All my contemporaries must have many wartime memories; leaving notes in our desks for the girls from Birmingham who shared the school when they were evacuated to Gloucester; air raid practices, first aid classes, the nuisance of always carrying gas marks about; but the most vivid of all to mee was due to the "Grow more Food" campaign when on wintry afternoon, instead of thee enjoyable gym lesson we had looked forward to all day, we were driven by Miss Durston to pick the caterpillars off the cabbages in the allotment on the playing field. The atmosphere of seething injustice while we put the shining yellow things into jam jars was of an intensity which starts revolutions in more practically minded communities.
A much pleasanter experience was fire-watching at school, partly because it made us feel grown up and responsible. Not only had we arrived in the Sixth Form but we were alo capable of fire-watching! We took it in turns to sleep on camp beds but were usually too excited and too conscious of the empty echoing school all around us or the hard army blankets touching us to get much sleep. The best part of it was sitting up in Dr White's room gossiping and trying one of the Woodbines (or were they Stars?) which she left on the mantelpiece. I suppose now that these must have been intended for the Staff but we assumed that they were for us and took them as another sign of our adult status.
I cannot think of any one reminiscence which sums up the atmosphere of life at school in my day, only an assortment of pictures, sounds, and especially, feelings; the shiver of guilt when Miss Higgins said "Upper Fifth, I'm waiting"; the excitement of running flat out down the hockey pitch; the envy inspired by watching Susie Goscomb and Gwen Hudson play tennis; the pride in wearing high-heeled shoes as Light in "The Blue Bird" (to make me look taller than Elizabeth Logan); the exasperation of working for yet another term at the gathers on my greying cooking overall; the apprehension of waiting outside the Staff Room door for examination results; the pleasure of a word of praise from Miss Tatham; the shame or smugness atg hearing one's name called out in the reading of Grades after Prayers in the Hall.

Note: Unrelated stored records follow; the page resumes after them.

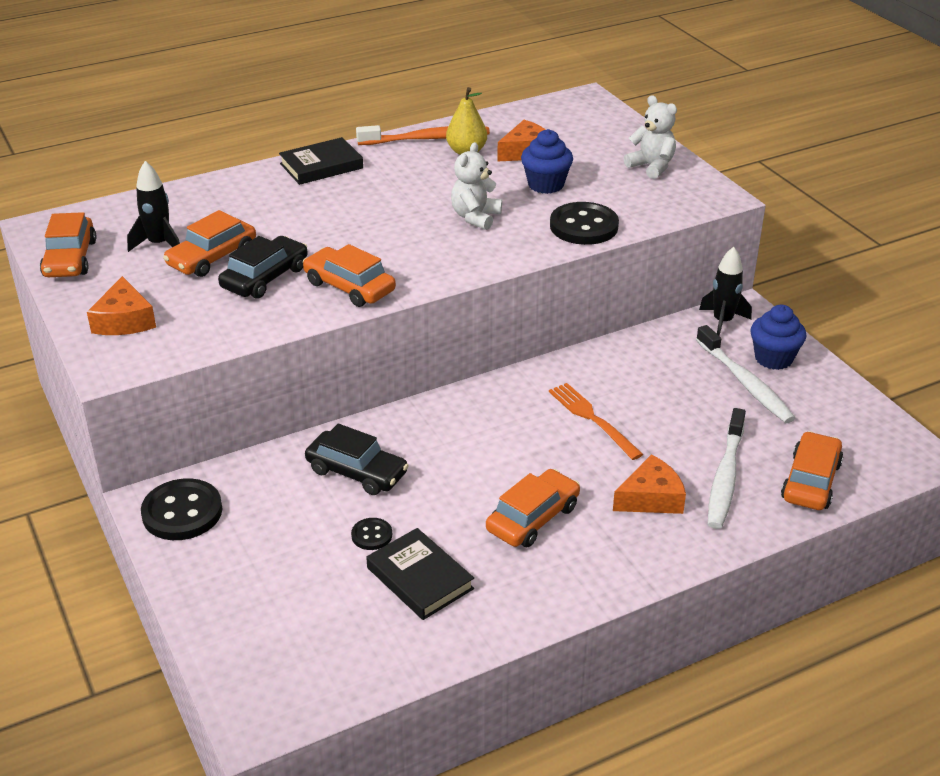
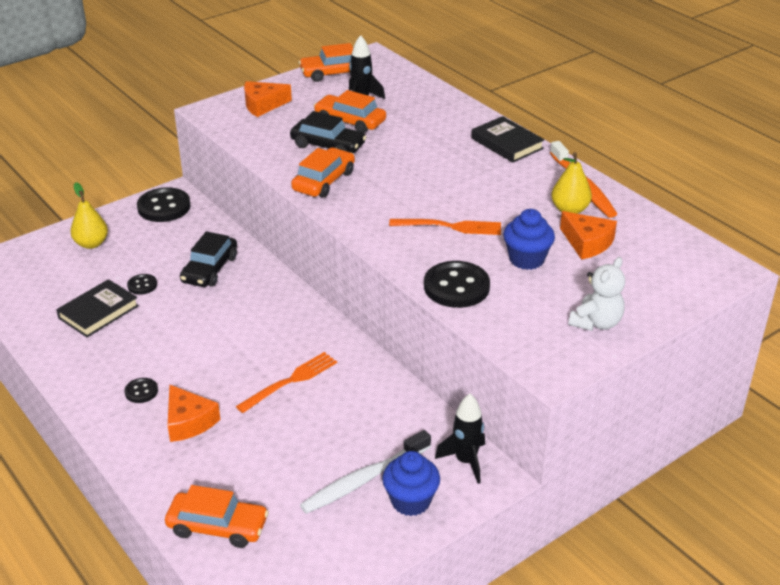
camera: 80 degrees right, 0 degrees up
white teddy bear [451,142,502,230] -> orange fork [389,219,501,235]
orange car [486,469,580,547] -> none
white toothbrush [708,408,746,529] -> none
none -> yellow pear [70,182,108,249]
none -> black button [124,378,158,403]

It's strange how many of the things I think of when the word 'school' is mentioned centre around the hall. My outstanding visual memory of school is of acres of slippery polished wood block floor in an enormous clean and clinical space. It is still slippery but not nearly so big or awe-inspiring and I wonder whether Old Girls have the same impression."
Old Girls' News
Congratulations to Jean Goodman who has been awarded the degree of Doctor of Philosophy at the University of Liverpool.
Jean Foyle (nee Kingscroft) has been appointed to the Gloucester City Bench of Magistrates.
Elizabeth Wyman is reading Modern Languages at thee University of Wales, Cardiff.